Document text |

>>>>>

Looking for the Bridge
on holding the tension of opposites
My grandma died a week ago Friday.
She was a kind and loving woman who was loved by many.
I loved my grandma.
My grandma loved me.
My grandma hated gay people.
My grandma loved me.
My grandma hated gay people.
These are just statements of fact that are somehow equally true. These are two things I have to hold on the day of my grandma’s funeral. While the rest of my family and her friends and community get to grieve and celebrate this woman who lit up a room with her smile, I’m left trying to make sense of these seemingly irreconcilable—but equally true—facts.
My grandma loved me.
My grandma hated gay people.
As I sat and listened to the preacher speak about her and the stories told by her siblings, children, grandchildren, and even great-grandchildren (of whom she had nine, despite her obituary leaving my two daughters out of the equation), I saw clearly just how multifaceted people can be.
Your perspective on a person can truly change a lot about what you see. To the vast majority of people in her life, she radiated nothing but love. I certainly got the opportunity to see that. But I have a different perspective than most in her life, and so I saw things many didn’t.

<<<<<

Written task a |
Could you extract the records below, word for word, from their first line up to and including the line with "Recorded value: 240 °C"? Leave the pictures out of your answer.

Given data |
>>>>>

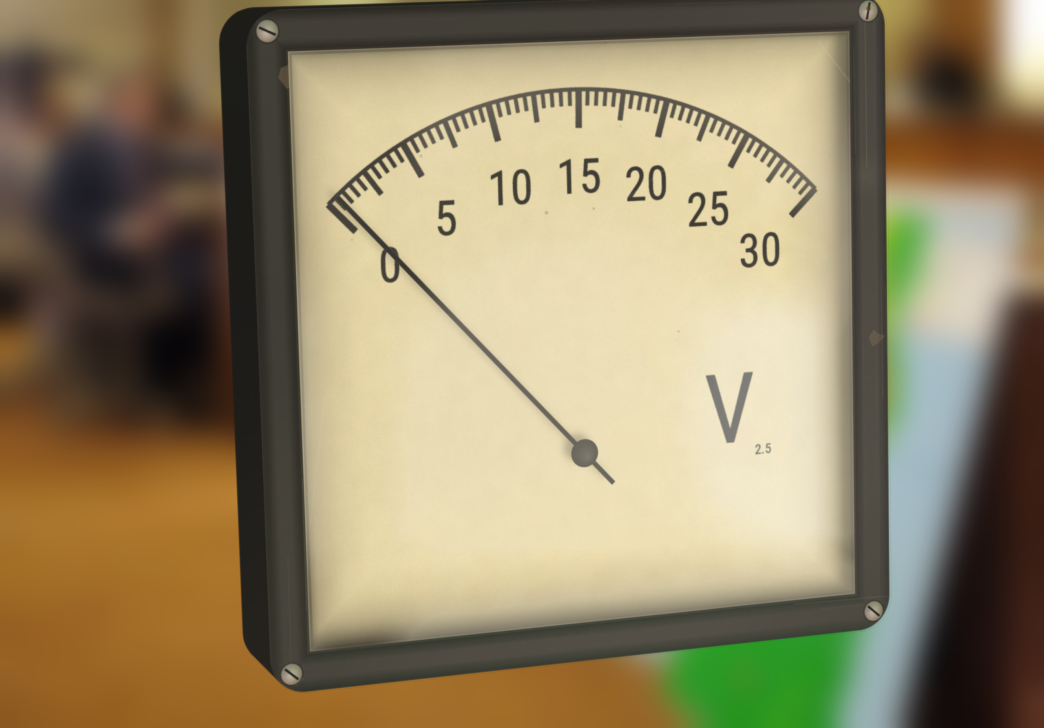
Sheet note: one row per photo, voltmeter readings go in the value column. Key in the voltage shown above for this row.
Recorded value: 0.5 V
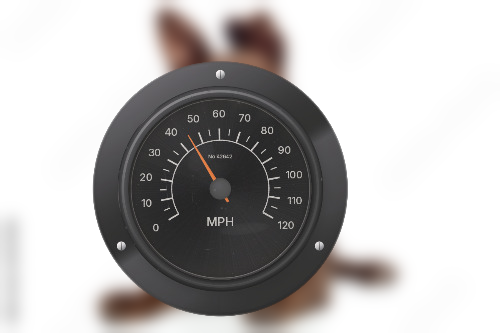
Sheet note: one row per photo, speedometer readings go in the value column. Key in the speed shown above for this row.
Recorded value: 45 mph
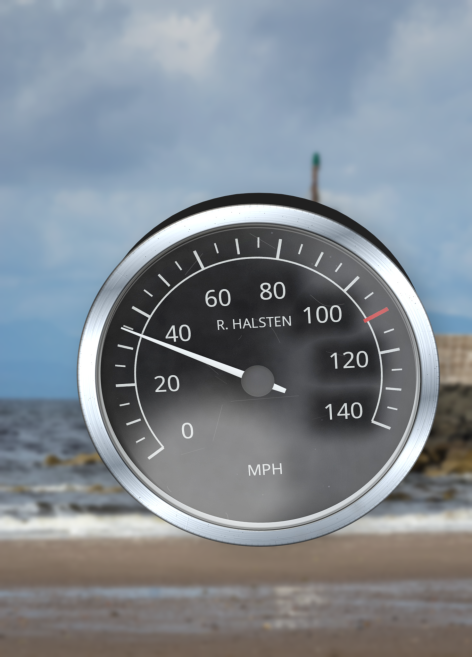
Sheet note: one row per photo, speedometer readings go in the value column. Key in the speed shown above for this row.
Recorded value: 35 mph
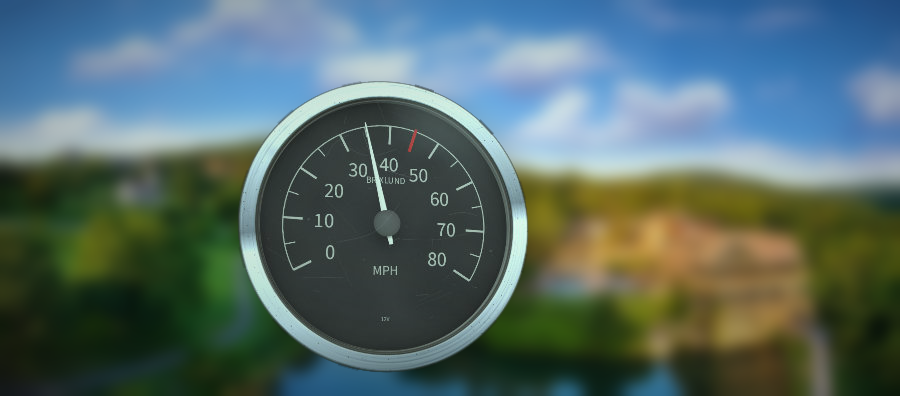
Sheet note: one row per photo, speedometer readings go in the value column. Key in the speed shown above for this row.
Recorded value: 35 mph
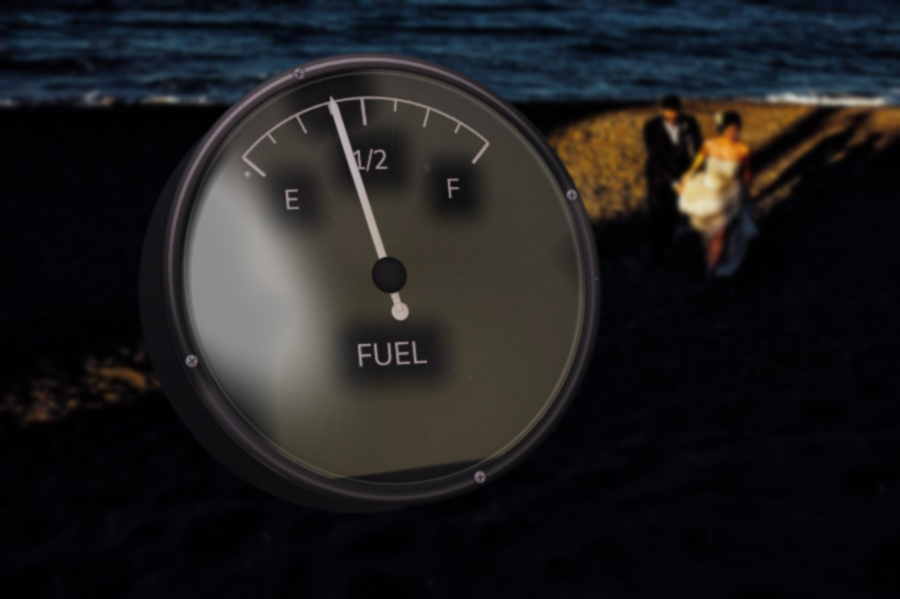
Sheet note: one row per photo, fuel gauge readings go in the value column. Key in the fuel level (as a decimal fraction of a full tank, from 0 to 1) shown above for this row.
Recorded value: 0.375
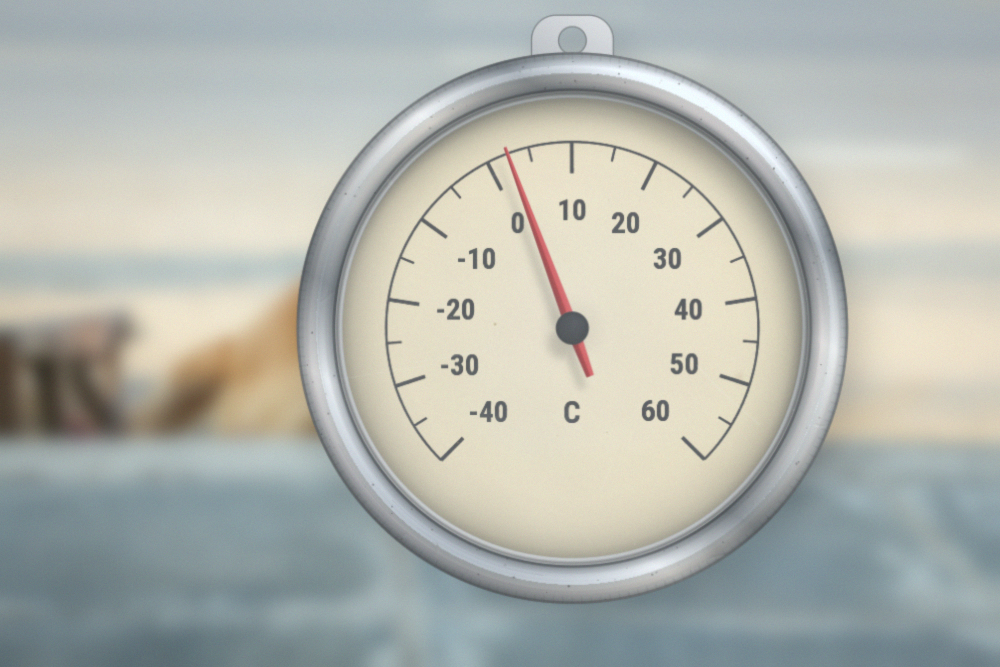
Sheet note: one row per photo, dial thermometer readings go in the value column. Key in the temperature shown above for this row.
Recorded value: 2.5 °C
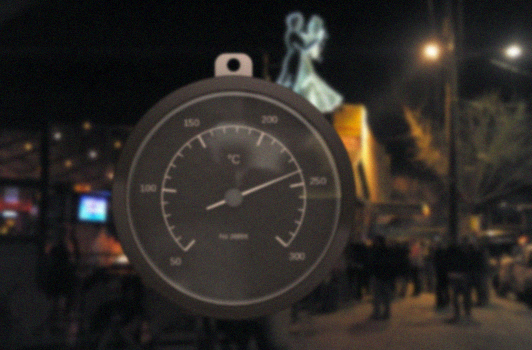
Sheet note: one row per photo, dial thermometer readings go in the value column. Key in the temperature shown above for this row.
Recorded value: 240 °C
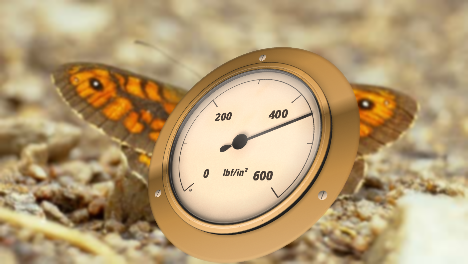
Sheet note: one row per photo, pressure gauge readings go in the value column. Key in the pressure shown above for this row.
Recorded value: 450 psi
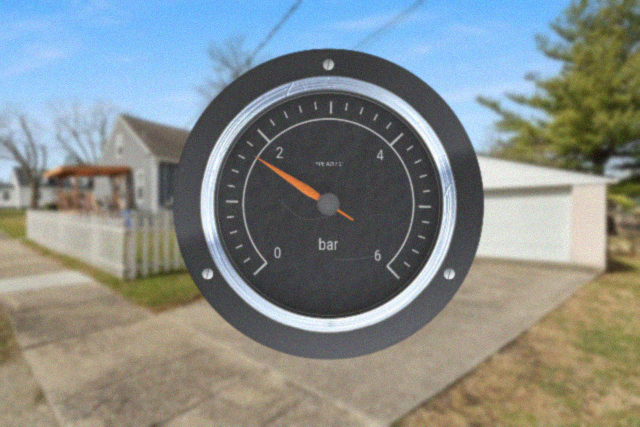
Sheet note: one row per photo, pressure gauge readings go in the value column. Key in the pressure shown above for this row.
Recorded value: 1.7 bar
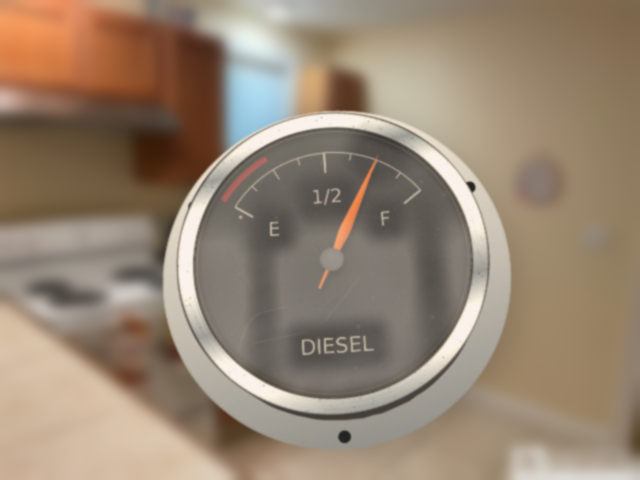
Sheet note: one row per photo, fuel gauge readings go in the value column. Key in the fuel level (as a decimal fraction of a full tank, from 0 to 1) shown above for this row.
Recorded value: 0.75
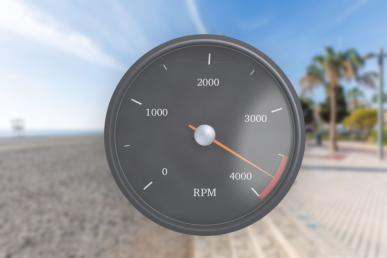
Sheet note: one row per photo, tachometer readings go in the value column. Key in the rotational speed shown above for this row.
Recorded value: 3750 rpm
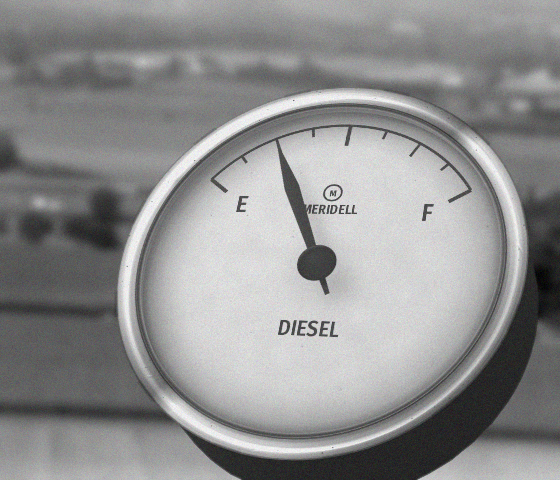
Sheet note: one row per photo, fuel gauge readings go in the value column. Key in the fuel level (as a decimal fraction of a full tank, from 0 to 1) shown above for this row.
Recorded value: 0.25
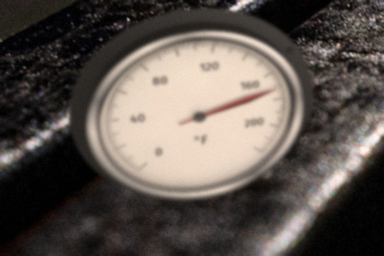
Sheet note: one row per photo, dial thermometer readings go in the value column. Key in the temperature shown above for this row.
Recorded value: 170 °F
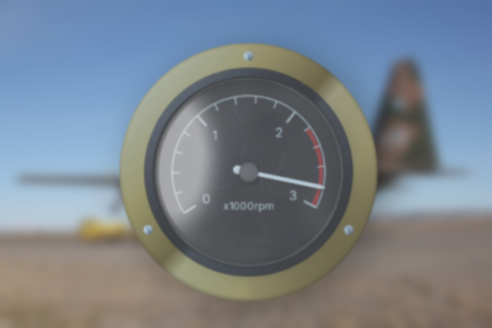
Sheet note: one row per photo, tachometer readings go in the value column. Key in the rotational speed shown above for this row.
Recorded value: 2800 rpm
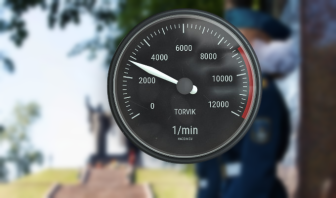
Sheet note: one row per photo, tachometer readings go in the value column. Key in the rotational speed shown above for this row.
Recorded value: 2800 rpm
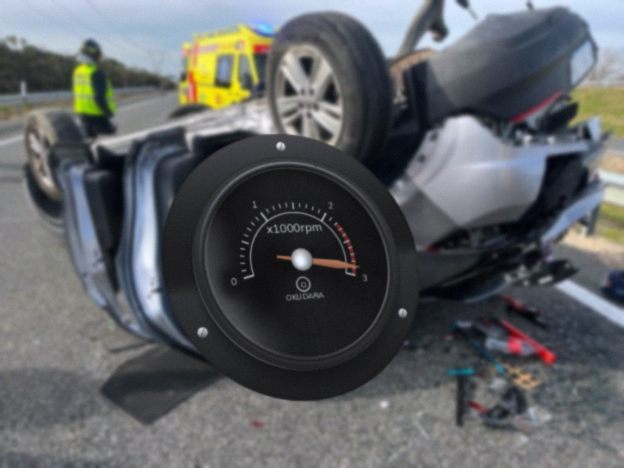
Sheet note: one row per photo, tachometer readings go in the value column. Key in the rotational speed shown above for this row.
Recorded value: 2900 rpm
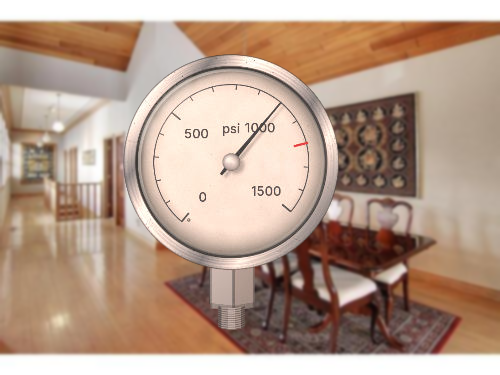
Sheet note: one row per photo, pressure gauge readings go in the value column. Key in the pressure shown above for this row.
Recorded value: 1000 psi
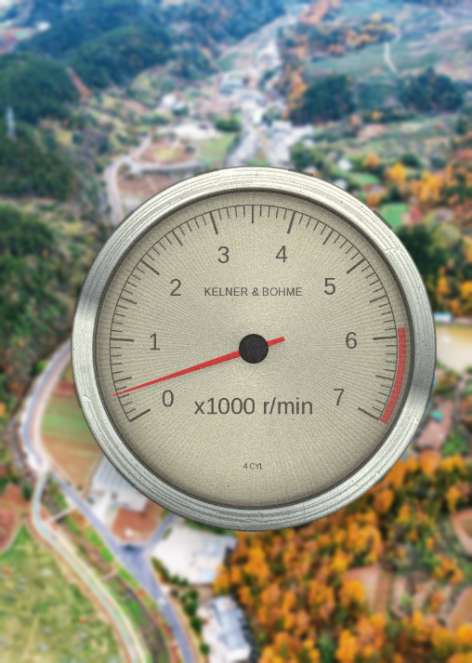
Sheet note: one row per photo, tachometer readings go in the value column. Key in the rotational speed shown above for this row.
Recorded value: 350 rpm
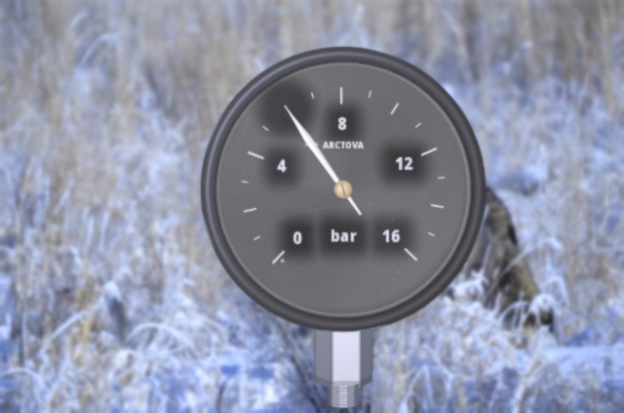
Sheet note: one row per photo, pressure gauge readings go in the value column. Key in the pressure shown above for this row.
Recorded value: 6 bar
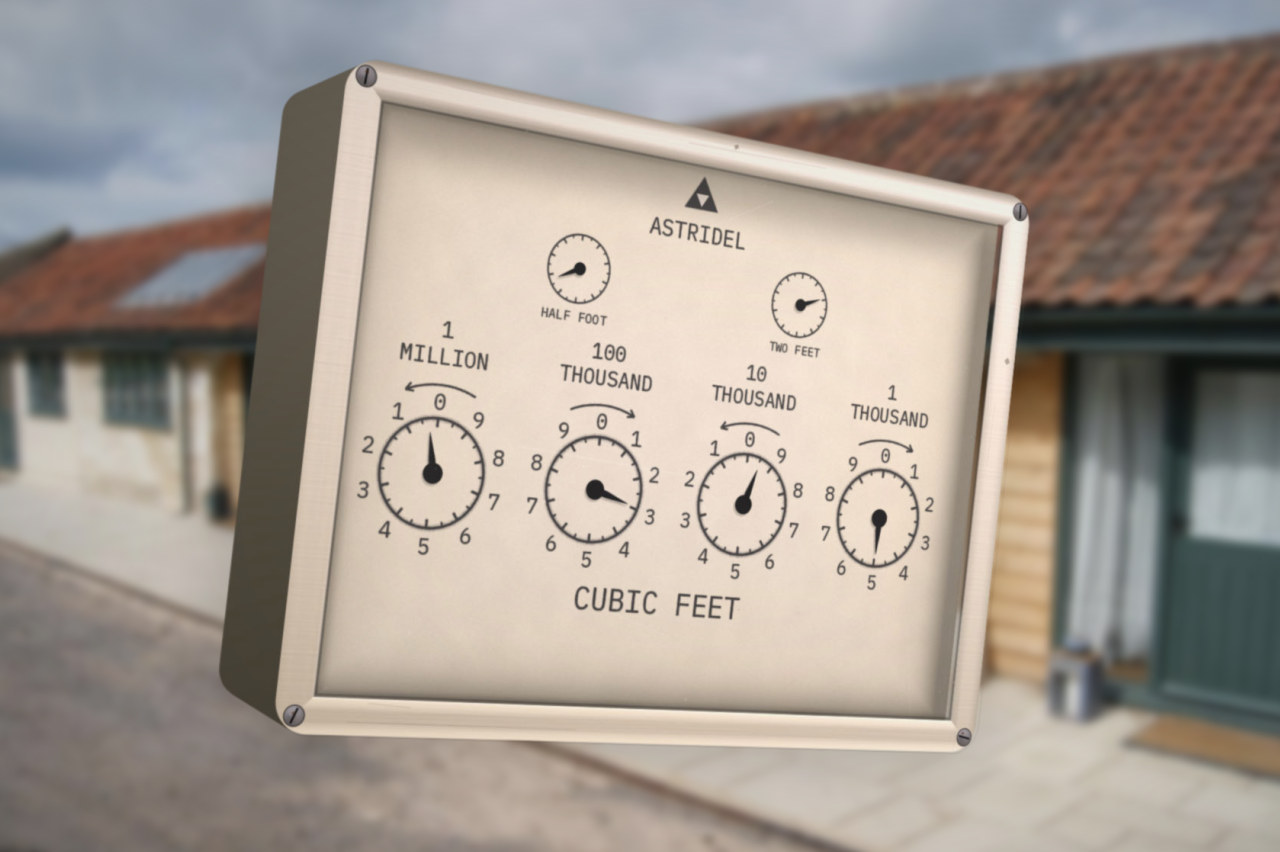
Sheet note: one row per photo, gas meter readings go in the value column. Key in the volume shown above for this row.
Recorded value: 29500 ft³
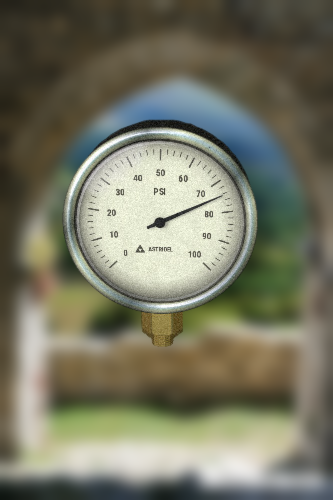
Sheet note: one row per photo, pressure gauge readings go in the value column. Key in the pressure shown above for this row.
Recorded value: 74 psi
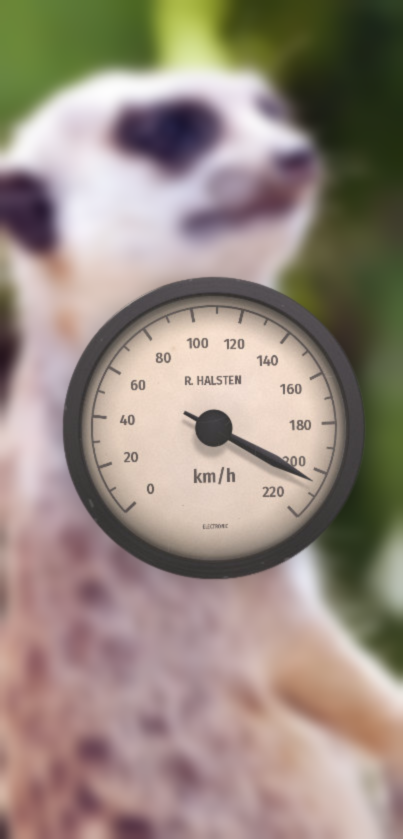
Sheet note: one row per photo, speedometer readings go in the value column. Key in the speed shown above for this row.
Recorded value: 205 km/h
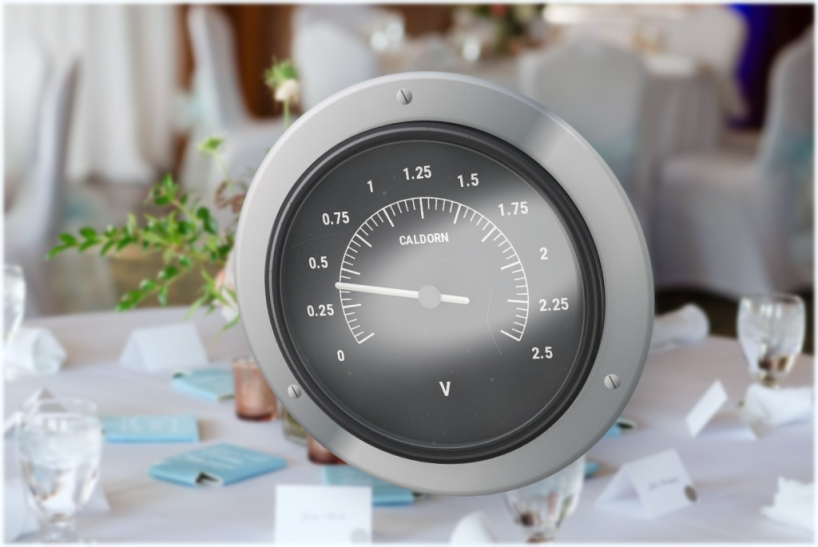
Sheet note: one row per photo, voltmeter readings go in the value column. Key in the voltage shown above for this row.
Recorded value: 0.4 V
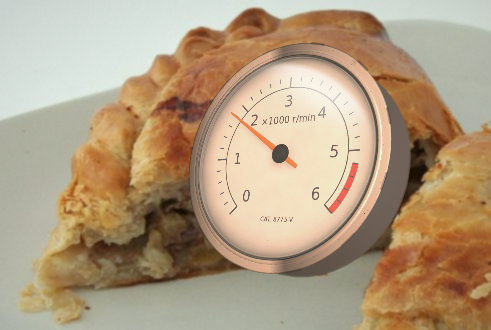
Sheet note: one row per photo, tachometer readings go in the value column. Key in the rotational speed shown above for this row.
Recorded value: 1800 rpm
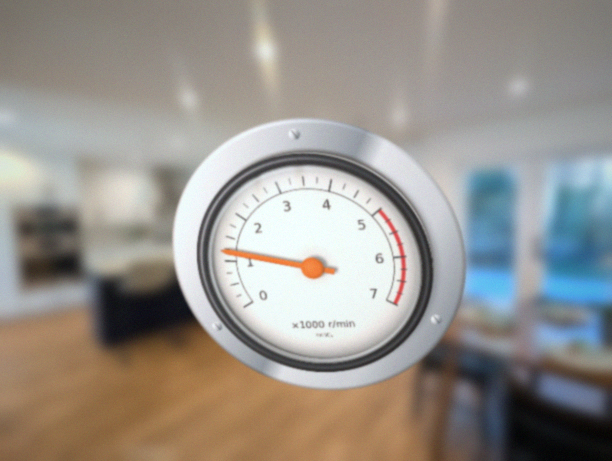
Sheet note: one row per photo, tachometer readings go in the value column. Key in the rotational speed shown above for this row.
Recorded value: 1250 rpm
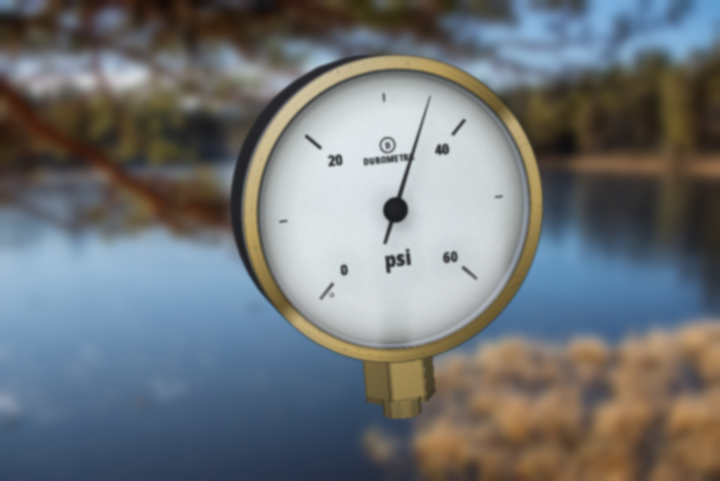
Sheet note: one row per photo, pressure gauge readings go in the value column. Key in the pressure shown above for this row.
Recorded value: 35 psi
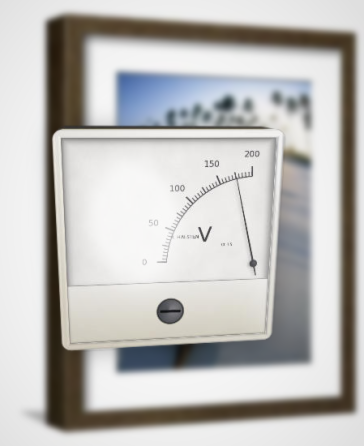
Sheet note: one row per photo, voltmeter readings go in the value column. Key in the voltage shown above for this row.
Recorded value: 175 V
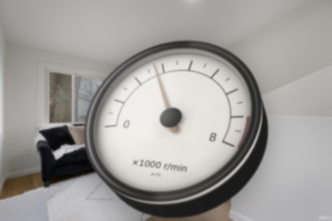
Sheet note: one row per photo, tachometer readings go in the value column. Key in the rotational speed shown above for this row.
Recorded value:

<<<<<

Written task b |
Can you copy the passage of the essay on holding the tension of opposites from "She was a kind" up to and including "people can be.", without changing a word?

Written response a |
Sheet note: one row per photo, voltmeter readings go in the value column. Key in the voltage shown above for this row.
Recorded value: 0.5 V
Sheet note: one row per photo, speedometer readings go in the value column. Key in the speed shown above for this row.
Recorded value: 45 mph
Sheet note: one row per photo, speedometer readings go in the value column. Key in the speed shown above for this row.
Recorded value: 35 mph
Sheet note: one row per photo, speedometer readings go in the value column. Key in the speed shown above for this row.
Recorded value: 35 mph
Sheet note: one row per photo, fuel gauge readings go in the value column. Key in the fuel level (as a decimal fraction of a full tank, from 0 to 1) shown above for this row.
Recorded value: 0.375
Sheet note: one row per photo, dial thermometer readings go in the value column. Key in the temperature shown above for this row.
Recorded value: 2.5 °C
Sheet note: one row per photo, dial thermometer readings go in the value column. Key in the temperature shown above for this row.
Recorded value: 240 °C

Written response b |
She was a kind and loving woman who was loved by many.
I loved my grandma.
My grandma loved me.
My grandma hated gay people.
My grandma loved me.
My grandma hated gay people.
These are just statements of fact that are somehow equally true. These are two things I have to hold on the day of my grandma’s funeral. While the rest of my family and her friends and community get to grieve and celebrate this woman who lit up a room with her smile, I’m left trying to make sense of these seemingly irreconcilable—but equally true—facts.
My grandma loved me.
My grandma hated gay people.
As I sat and listened to the preacher speak about her and the stories told by her siblings, children, grandchildren, and even great-grandchildren (of whom she had nine, despite her obituary leaving my two daughters out of the equation), I saw clearly just how multifaceted people can be.